X-ray and micro-CT analysis
X-ray images were taken for each femur condyle immediately after surgery as well as 3 and 6 weeks later. The extracted rabbit femur condyles were fixed in 10% neutral buffered formation solution at room temperature. Micro-CT was done using inspeXio SMX-90CT Plus (Shimadzu Corporation, Japan). The scan data were reconstructed using 3D image processing software (ExFact VR, Nihon Visual Science, Inc., Japan).
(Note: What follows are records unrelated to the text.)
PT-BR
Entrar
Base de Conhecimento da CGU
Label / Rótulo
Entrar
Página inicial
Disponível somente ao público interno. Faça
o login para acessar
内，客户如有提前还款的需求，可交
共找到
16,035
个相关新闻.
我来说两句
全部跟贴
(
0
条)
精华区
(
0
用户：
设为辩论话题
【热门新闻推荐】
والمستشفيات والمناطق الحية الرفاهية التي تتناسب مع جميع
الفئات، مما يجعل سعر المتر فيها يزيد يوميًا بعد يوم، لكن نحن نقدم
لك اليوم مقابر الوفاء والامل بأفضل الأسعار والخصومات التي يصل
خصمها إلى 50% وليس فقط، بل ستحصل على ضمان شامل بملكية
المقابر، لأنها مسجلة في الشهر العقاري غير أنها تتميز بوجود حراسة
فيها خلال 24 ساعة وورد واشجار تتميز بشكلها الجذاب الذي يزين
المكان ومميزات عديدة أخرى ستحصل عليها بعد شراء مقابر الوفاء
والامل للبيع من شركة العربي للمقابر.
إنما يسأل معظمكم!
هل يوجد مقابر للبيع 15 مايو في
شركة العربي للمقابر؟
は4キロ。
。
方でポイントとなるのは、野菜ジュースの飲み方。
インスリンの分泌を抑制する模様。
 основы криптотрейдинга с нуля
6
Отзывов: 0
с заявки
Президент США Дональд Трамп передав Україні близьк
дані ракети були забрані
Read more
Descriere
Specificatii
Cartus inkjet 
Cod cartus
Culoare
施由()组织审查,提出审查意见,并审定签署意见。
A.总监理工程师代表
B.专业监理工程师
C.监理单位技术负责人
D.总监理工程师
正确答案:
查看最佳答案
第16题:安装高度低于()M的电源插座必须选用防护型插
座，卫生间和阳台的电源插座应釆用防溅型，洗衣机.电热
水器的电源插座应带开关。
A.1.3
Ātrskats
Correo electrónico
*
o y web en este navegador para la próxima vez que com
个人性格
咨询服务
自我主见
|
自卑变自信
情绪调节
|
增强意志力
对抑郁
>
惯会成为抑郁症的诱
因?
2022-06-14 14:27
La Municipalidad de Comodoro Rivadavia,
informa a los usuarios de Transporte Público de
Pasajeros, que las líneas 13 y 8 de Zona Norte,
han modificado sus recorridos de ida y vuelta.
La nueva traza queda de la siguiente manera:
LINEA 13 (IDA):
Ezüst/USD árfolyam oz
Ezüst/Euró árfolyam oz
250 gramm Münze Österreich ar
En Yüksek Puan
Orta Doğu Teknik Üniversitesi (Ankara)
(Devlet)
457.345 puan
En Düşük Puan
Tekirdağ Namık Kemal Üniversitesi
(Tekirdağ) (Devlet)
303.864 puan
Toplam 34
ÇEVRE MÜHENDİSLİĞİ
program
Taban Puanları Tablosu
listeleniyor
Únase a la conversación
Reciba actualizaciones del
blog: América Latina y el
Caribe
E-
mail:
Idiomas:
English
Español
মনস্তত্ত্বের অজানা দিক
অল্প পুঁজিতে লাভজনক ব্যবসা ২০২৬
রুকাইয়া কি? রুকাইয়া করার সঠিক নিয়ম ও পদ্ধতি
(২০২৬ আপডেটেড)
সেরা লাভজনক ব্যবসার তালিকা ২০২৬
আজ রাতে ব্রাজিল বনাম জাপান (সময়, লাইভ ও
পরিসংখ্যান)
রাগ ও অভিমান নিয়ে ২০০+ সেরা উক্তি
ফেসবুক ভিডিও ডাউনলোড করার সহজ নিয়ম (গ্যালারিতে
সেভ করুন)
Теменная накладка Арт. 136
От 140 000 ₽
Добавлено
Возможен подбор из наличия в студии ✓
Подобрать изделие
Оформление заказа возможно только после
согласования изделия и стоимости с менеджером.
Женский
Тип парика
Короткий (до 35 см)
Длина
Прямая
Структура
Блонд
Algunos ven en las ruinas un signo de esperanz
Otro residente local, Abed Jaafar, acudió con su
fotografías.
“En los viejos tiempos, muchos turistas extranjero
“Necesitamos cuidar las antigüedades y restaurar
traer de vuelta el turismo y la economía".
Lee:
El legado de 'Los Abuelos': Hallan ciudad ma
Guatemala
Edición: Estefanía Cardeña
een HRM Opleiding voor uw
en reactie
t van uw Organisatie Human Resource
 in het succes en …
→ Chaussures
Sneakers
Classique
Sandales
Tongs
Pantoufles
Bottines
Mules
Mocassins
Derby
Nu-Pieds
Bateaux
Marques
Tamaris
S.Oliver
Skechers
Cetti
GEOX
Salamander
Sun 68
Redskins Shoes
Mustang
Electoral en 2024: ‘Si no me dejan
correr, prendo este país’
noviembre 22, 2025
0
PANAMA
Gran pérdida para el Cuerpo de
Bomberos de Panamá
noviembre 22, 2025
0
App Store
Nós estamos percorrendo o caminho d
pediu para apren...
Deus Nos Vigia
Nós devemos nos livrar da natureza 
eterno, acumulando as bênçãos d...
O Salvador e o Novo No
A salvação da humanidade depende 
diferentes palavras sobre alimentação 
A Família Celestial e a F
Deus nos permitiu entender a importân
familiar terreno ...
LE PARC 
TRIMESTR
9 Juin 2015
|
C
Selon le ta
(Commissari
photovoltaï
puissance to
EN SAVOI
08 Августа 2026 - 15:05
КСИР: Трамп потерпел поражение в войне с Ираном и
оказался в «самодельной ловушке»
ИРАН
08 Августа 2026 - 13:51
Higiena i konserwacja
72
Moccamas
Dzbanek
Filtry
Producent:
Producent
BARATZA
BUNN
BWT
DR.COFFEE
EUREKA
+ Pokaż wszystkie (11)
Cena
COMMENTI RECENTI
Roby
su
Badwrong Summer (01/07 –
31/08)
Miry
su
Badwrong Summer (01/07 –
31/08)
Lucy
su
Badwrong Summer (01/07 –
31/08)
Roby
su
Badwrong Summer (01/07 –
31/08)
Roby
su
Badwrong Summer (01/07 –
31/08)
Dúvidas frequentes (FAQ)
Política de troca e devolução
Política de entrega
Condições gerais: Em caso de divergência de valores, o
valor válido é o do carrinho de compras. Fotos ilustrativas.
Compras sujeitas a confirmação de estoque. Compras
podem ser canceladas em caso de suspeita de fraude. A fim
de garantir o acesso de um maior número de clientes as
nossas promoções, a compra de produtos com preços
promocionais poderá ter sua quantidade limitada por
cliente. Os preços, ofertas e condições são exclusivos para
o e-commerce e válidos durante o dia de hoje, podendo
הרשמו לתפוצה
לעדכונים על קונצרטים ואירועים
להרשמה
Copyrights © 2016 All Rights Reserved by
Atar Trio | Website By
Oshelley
After the micro-CT analysis, each sample was decalcified with Morse solution (Wako Pure Chemical Industries, Ltd., Japan) and dehydrated using an alcohol series. Residual alcohol was removed by immersion in xylene. After embedding the tissue sample in paraffin block, 4-µm-thick slices were cut using a microtome and treated with hematoxylin and eosin (H&E) and Masson’s trichrome stains. The sections were observed using a model BX53F microscope (Olympus, Japan) and photographed with an Olympus DP74 camera. The images were analyzed using Cellsens software (Olympus, Japan). The area of new bone mass was measured using ImageJ based on Masson’s trichrome staining. The total area of new bone was measured in a 100-fold visual field at three locations: on the cortical bone side, the central side, and the cancellous bone side of the bone defects. Image analysis and measurement of the total area of new bone were conducted by two authors (HT and HN) in a blinded situation.
Statistical analysis was performed using the Excel Statistics software for Windows (version 2019; SSRI Co. Ltd., Tokyo, Japan). Data were expressed as mean ± standard deviation. The data analysis used one-way analysis of variance followed by a multiple comparison using the Tukey test. P values < 0.05 were considered statistically significant.